Is the rest of your comment still relevant in that case? The speeds I got fluctuated a fair bit but I'm not sure the internet use of that notebook played any role there.
 

Ralston18

Titan
Moderator
Is the rest of my comment relevant? At this time - most likely not.

If the network continues to function at 18-20 Mbps then apply the "if it is not broke, do not fix it" rule.

"Ipconfig /all" and "arp -a" are for diagnostic use.

You might run both commands on both computers just so you can gain a sense of the information provided.

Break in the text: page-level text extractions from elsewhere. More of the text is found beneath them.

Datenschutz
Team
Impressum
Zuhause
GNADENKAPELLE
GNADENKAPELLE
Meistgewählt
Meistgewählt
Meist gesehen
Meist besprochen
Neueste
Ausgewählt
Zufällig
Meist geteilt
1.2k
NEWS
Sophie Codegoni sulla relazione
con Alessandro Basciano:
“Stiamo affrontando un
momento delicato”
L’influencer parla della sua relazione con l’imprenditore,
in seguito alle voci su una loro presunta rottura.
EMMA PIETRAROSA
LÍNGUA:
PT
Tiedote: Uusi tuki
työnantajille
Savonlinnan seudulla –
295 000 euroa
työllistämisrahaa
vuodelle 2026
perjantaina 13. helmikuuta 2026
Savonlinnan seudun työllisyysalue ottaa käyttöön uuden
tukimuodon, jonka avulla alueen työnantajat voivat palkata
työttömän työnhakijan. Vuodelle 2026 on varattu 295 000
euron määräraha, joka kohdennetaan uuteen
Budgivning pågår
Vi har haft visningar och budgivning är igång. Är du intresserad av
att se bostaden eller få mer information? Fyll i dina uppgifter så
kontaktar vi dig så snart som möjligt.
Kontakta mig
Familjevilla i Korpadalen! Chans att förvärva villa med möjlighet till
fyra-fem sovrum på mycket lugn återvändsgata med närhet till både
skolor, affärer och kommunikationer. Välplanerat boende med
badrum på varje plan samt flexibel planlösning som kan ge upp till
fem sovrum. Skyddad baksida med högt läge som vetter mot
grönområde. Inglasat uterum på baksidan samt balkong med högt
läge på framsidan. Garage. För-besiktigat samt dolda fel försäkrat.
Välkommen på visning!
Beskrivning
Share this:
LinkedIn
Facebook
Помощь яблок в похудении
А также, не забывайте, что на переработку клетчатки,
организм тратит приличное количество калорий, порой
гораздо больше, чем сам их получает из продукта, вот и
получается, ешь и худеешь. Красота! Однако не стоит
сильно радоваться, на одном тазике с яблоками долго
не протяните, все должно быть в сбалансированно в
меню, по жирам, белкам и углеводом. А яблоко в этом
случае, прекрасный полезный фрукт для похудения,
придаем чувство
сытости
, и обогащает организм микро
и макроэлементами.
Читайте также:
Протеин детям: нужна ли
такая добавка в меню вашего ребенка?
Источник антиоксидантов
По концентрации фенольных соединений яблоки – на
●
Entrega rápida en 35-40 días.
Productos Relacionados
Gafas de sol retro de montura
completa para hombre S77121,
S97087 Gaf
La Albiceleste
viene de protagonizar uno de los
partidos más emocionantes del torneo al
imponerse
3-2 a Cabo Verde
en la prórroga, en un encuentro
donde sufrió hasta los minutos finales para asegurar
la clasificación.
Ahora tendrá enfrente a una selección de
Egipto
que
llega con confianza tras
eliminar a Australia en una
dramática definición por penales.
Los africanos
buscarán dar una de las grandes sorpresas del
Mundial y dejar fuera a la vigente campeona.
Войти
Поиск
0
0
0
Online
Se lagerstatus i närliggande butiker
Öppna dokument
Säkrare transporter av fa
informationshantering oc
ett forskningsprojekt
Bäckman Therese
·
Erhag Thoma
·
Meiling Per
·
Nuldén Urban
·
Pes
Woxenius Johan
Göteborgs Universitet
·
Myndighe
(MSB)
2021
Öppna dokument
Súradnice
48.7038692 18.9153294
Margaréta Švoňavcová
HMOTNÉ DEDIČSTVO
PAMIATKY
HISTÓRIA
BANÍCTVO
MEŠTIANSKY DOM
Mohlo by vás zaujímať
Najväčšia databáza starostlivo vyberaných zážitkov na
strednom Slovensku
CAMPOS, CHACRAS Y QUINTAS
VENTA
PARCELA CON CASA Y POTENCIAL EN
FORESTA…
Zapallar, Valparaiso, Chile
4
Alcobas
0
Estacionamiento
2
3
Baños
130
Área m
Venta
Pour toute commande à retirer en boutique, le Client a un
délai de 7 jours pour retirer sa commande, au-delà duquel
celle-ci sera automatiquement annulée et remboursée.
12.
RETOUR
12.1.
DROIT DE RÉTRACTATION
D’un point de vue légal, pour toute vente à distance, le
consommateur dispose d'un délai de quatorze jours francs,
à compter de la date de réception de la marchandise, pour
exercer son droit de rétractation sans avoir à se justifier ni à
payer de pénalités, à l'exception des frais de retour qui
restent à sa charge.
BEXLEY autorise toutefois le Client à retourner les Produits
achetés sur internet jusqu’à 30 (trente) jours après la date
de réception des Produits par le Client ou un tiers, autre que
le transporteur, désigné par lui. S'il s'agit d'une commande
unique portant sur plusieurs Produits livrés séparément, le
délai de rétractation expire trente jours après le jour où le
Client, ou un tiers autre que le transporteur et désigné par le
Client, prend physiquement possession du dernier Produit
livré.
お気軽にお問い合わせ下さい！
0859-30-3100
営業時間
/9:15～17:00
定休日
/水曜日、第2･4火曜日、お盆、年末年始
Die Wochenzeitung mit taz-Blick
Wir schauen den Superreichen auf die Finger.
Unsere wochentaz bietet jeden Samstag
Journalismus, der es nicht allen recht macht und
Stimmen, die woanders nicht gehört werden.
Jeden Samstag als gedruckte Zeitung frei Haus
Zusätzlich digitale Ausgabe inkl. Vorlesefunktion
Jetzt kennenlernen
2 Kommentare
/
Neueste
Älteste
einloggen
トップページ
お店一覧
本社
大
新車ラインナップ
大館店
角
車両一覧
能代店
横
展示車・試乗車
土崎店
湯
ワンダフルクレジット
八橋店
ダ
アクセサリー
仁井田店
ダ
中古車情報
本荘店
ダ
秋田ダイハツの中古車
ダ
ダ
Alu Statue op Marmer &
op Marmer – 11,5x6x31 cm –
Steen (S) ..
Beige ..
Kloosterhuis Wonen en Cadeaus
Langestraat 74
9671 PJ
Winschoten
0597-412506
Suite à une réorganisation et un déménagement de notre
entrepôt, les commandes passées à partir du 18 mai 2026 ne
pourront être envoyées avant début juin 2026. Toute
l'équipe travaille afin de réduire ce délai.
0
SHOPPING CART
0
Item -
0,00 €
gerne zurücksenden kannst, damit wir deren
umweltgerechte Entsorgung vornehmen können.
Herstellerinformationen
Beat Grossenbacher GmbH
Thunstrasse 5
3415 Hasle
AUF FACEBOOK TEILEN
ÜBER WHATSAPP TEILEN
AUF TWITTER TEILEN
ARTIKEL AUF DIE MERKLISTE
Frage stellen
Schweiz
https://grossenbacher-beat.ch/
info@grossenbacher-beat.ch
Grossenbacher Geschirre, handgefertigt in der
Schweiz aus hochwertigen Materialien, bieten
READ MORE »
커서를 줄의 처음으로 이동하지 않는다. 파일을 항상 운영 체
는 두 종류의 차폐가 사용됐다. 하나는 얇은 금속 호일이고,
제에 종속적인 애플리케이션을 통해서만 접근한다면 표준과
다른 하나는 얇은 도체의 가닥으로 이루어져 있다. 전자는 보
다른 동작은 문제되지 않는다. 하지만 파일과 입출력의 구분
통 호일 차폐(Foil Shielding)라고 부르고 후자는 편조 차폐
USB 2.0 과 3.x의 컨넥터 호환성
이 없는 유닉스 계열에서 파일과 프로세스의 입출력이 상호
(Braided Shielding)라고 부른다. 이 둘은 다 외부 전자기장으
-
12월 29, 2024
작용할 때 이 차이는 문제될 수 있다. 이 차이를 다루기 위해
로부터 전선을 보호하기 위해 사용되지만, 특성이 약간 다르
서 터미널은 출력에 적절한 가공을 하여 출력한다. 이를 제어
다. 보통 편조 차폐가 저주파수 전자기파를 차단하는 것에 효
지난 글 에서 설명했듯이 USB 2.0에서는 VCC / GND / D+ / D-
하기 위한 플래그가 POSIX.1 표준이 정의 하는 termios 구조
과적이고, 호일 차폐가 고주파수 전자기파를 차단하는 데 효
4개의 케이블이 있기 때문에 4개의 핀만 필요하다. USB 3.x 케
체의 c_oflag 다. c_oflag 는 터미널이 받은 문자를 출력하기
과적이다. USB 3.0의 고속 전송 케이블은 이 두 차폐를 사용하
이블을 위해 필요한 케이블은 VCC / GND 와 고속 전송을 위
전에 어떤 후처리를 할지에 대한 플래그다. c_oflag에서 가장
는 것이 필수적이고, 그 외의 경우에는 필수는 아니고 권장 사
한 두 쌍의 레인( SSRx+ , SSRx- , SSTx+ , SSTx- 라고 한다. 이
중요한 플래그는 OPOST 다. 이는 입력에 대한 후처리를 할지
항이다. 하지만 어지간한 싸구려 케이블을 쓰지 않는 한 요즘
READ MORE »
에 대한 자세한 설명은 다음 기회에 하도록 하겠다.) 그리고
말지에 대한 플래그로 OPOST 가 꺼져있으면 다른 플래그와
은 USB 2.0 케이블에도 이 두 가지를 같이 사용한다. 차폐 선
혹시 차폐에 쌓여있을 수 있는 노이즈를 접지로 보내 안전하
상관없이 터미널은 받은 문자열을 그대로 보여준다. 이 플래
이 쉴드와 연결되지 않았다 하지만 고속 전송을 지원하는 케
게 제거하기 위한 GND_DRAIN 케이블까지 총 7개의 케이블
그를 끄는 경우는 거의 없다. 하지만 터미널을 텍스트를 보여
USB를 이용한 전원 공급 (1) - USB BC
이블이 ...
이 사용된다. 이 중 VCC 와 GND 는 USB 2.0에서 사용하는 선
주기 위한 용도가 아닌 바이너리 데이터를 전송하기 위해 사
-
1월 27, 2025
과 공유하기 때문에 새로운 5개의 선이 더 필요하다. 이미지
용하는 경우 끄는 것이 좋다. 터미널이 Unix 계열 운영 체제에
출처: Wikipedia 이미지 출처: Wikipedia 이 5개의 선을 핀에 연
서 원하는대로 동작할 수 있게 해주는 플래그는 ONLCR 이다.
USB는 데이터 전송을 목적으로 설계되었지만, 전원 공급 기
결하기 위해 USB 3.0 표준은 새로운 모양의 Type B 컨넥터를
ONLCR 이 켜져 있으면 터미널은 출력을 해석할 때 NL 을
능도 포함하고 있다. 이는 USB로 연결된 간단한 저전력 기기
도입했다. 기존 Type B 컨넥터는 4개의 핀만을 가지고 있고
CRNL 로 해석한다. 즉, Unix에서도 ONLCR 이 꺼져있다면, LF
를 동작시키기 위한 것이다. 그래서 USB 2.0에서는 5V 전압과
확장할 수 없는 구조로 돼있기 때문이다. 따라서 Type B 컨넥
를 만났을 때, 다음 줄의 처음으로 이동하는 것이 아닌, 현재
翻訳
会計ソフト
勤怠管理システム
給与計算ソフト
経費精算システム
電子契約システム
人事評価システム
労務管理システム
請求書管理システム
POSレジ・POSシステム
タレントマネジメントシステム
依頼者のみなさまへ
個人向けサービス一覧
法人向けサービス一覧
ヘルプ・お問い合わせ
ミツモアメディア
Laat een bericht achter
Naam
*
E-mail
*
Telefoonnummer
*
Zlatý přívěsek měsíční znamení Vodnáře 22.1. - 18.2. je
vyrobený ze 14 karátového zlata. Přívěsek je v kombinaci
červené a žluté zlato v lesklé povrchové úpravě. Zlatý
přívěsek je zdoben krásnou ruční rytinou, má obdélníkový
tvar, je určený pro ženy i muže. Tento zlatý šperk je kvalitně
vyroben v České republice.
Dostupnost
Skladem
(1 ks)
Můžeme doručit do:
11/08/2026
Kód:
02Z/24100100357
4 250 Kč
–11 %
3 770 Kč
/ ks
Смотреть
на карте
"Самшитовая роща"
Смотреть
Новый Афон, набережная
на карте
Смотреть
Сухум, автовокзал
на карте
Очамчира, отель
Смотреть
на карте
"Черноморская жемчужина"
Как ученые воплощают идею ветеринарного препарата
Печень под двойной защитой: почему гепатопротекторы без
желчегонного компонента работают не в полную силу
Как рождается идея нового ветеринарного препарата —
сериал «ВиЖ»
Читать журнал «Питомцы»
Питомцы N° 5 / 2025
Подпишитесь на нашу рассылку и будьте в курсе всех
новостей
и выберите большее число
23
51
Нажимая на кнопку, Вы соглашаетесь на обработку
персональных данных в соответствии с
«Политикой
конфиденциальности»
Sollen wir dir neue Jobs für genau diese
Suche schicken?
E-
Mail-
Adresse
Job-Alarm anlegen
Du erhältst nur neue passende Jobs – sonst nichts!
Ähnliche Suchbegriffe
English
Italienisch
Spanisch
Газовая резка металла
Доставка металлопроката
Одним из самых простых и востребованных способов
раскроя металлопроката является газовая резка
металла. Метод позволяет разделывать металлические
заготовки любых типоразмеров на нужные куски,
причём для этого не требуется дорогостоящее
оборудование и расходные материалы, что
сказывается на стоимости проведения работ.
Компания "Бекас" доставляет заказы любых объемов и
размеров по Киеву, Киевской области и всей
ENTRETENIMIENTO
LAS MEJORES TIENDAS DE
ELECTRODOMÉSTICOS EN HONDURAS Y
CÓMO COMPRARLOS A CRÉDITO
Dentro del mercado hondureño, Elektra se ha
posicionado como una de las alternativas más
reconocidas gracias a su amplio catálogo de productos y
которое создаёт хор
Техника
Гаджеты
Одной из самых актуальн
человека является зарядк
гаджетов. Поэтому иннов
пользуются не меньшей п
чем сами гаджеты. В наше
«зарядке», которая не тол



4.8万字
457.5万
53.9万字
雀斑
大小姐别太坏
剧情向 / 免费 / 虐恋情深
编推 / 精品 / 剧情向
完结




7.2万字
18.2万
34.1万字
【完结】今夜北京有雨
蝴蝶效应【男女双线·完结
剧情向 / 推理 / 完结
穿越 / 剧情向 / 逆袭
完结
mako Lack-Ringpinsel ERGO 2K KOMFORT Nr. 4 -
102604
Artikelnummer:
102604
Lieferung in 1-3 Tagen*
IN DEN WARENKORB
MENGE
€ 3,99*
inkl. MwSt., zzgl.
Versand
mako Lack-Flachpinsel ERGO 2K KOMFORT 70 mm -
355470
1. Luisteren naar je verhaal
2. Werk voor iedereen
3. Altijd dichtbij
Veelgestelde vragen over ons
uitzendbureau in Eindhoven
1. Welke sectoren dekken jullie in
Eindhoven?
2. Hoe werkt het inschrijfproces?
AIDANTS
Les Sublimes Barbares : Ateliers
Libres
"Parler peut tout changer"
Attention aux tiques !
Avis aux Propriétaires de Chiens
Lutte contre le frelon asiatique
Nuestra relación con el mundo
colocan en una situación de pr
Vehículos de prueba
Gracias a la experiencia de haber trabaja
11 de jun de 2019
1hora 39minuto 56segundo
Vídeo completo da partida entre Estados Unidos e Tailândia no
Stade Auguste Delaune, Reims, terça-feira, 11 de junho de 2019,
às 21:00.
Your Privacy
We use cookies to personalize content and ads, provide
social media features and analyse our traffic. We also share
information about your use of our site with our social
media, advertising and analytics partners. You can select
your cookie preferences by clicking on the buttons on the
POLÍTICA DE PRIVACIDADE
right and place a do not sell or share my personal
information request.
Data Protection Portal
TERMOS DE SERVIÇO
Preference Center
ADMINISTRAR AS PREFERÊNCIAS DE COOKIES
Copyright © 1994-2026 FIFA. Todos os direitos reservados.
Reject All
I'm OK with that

Then simply keep that all in mind if some other issue appears.
 
In general electrical equipment is not suppose to transmit signals that would interfere with other equipment. All equipment puts out some radio signals on various frequencies it just depends whats allowed by law and if they are exceeding the limits.

Going to be hard to say if the charger is defective and exceeding some limit or if your power line units are just very susceptible to this particular brand of charger but it is withing the legal limits.

Some tricks you can try would be to plug the charger into a extension cord. Sometimes this helps...not exactly sure why though. You could also try a power strip with a surge protector.